What is surface tension | Definitions, units, examples, measurements | Mechanicaltalks - Mechanicaltalks

What is surface tension | Definitions, units, examples, measurements | Mechanicaltalks

SURFACE TENSION

Think about it.

Have you ever noticed that why the rain drops are spherical in shape always ? Why the hairs contract after bath ? Why the paint brush get squeezed after having paint in it ? The one and only simple reason of all these phenomenon is surface tension.

Here in this article, we are going to discuss everything related to surface tension with explanation and examples.

What is surface tension?

• Surface tension is basically the property of a liquid surface to contract into minimum surface area possible.

• It generally occurs at the plane of interface of liquid and fluid or at the interface of two liquids.

• It is the property of fluid which enables it to resist tensile force.

• It is defined as the tensile force acted on the surface of liquid in contact with a gas or on the surface between two immiscible liquid such that the contact surface behaves like a membrane under tension. The magnitude of this force per unit length is known as ‘surface tension’. It is denoted by σ.

Mathematically,

Surface tension = tensile force/ length

σ = F/L

Unit of surface tension:

The S.I. unit of surface tension is Newton per meter i.e. N/m.

The M.K.S. unit of surface tension is Kgf/m.

The C.G.S. unit of surface tension is dyne / sec.

Dimension of surface tension:

Since we know that surface tension of the ratio of tensile force / length.

σ = F/L

σ = MLT^-2 /L

σ = MT^-2

Below are the value of surface tension of some liquids :

Hydrogen – 2.4

Helium – 0.16

Water – 0.072

Ethanol – 22.0

Sodium chloride – 114

Effect of temperature on surface tension:

A) If the temperature increases

As the temperature of liquid increases its surface tension decreases. Yes it is very obvious that when the temperature of the liquid increase its surface tension decreases. It means that when the temperature increases the liquid particles get expanded and spread all around. you can simply understand this by an example that by the virtue of this property of the liquid the hot and fresh foods smells so tasty and dramatic. It also tastes beautifully. This is because that the when the food is hot, it’s liquid particles get expanded and spreaded all over. That’s why it smells amazing. Also when we put this hot food in our mouth, it simply covers all the portion of the tongue and each and every part of the tongue tastes the food and recognise this.

Dataset records
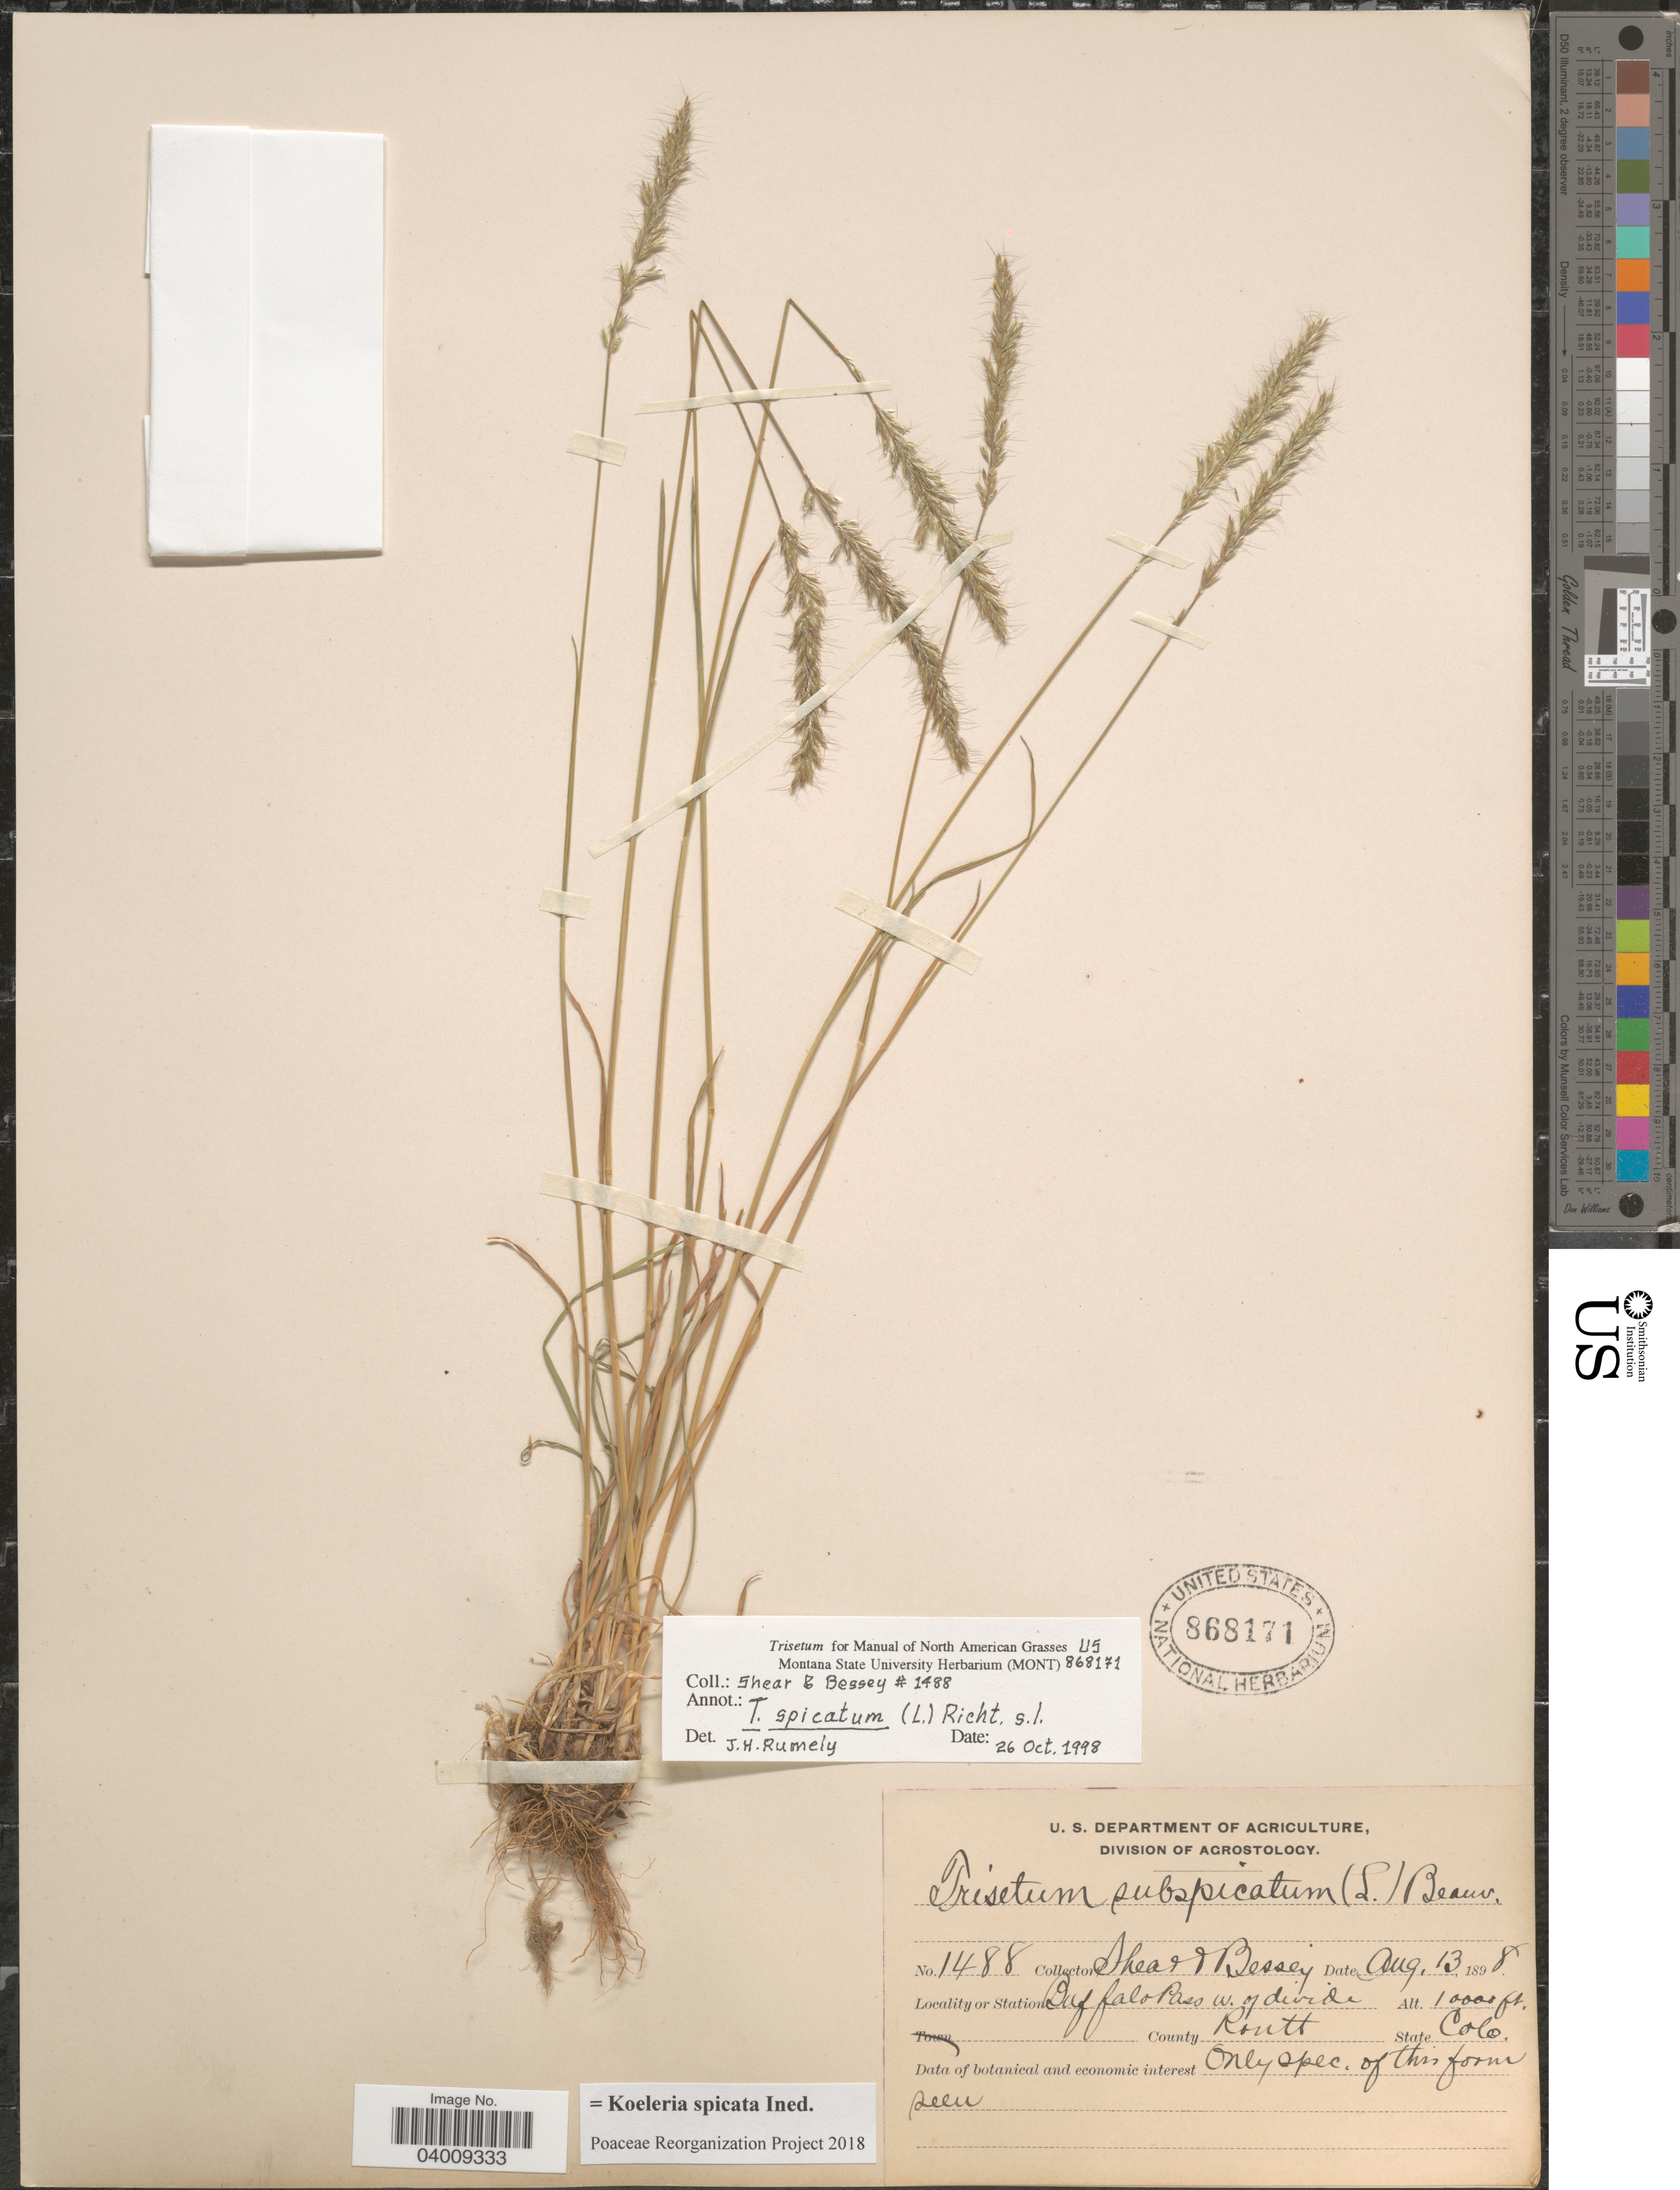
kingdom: Plantae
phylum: Tracheophyta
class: Liliopsida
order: Poales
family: Poaceae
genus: Koeleria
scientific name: Koeleria spicata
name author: (L.) Barberá et al.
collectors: -- Shear & -. Bessey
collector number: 1488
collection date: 1898-08-13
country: United States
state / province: Colorado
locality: Buffalo Pass w. of divide. County Routt.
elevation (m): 3048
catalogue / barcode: US 868171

# Exercise brief
Please answer these questions using the surface tension article.
(a) What symbol is used to denote surface tension?
(b) What is the S.I. unit of surface tension?
(c) What happens to the surface tension of a liquid as its temperature increases?

# Result
(a) σ
(b) Newton per meter (N/m)
(c) It decreases.